● Page excerpt
———
On May 19, 2022, All Blue Falcons issued a press release announcing that it had sent a letter to the Board urging it to engage with All Blue Falcons with respect to the Proposal, in satisfaction of the Board’s fiduciary duties. The full text of the press release is attached hereto as Exhibit 99.3 and is incorporated herein by reference.”
ITEM 5. | INTEREST IN SECURITIES OF THE ISSUER |
Item 5(a) and (b) of the Original Statement is hereby amended and restated in its entirety as follows:
“(a) and (b)
All percentages of Shares outstanding contained herein are based on 57,771,204 Shares issued and outstanding as of May 2, 2022, as disclosed in the Quarterly Report on Form 10-Q filed by the Company with the SEC on May 4, 2022.
———
● Stored rows
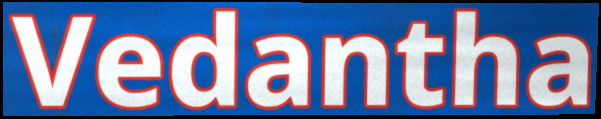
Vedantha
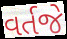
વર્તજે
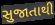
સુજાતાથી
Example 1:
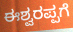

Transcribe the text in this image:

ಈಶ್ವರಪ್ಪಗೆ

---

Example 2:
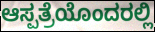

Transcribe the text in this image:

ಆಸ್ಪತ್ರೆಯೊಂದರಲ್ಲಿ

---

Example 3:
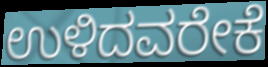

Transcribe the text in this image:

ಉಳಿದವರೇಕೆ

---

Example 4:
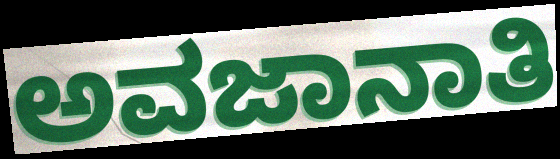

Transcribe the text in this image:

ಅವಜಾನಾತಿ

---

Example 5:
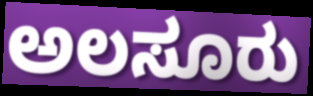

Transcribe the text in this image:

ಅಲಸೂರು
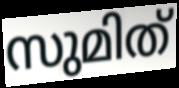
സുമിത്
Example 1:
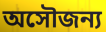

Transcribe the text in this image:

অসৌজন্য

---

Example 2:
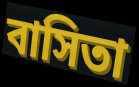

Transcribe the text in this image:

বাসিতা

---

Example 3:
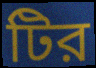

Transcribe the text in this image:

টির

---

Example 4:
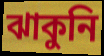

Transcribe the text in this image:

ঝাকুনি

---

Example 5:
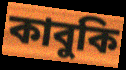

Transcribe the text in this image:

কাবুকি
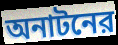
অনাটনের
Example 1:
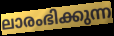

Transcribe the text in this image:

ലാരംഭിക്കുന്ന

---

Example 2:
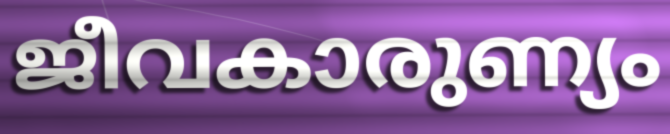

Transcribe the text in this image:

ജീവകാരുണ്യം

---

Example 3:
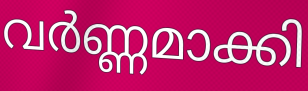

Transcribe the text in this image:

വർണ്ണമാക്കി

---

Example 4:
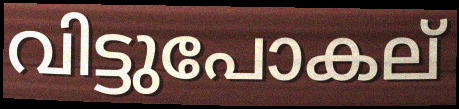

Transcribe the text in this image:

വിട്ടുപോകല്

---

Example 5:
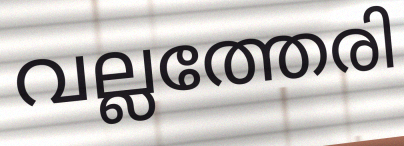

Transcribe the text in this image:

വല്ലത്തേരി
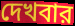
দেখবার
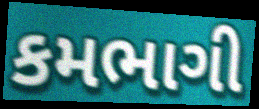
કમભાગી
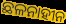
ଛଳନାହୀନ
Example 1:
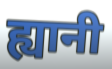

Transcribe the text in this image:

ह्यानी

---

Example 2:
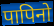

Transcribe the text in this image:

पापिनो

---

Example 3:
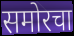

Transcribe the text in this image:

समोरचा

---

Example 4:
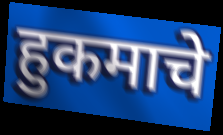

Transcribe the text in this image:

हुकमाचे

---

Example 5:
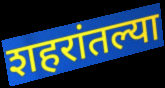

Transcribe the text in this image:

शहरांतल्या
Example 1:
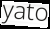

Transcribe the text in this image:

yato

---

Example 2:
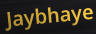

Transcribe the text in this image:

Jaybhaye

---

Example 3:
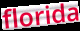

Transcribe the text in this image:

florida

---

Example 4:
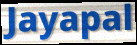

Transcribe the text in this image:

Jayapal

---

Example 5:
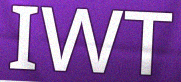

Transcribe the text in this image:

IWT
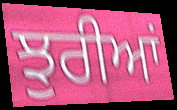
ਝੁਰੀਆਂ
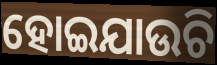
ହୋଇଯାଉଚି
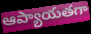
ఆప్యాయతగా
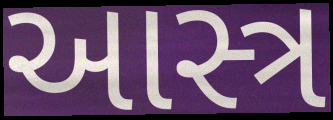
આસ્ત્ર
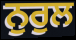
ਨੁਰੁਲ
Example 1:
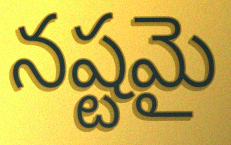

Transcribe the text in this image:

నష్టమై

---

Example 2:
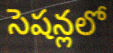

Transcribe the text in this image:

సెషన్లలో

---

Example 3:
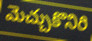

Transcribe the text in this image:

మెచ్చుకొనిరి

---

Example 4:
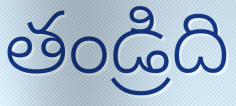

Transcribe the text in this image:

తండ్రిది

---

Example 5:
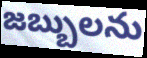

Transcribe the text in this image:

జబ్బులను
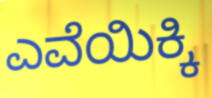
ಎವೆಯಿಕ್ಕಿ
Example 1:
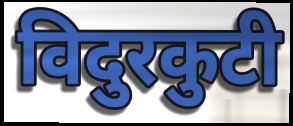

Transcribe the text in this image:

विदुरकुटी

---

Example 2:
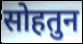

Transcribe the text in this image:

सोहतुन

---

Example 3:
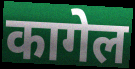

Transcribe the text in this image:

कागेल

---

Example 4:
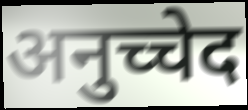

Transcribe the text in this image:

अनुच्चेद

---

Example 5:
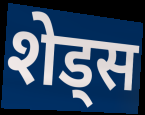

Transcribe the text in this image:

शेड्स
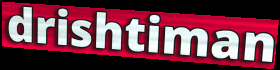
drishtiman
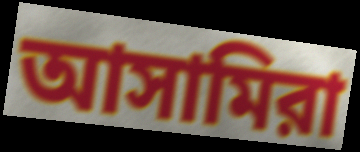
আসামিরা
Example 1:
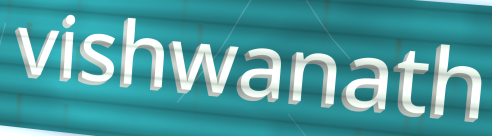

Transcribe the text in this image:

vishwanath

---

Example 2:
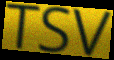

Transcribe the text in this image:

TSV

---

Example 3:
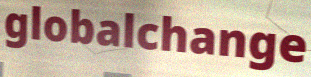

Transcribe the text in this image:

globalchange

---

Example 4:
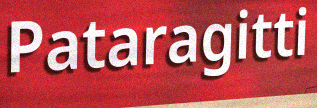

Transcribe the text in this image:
———
● Aim A
Would you return, character for character, the part of the filing excerpt that opens with the words containing "All percentages of" and closes with "May 4, 2022."?
● Aim B
In the filing excerpt, how many Shares were issued and outstanding as of May 2, 2022?

● Exercise answer A
All percentages of Shares outstanding contained herein are based on 57,771,204 Shares issued and outstanding as of May 2, 2022, as disclosed in the Quarterly Report on Form 10-Q filed by the Company with the SEC on May 4, 2022.

● Exercise answer B
57,771,204 Shares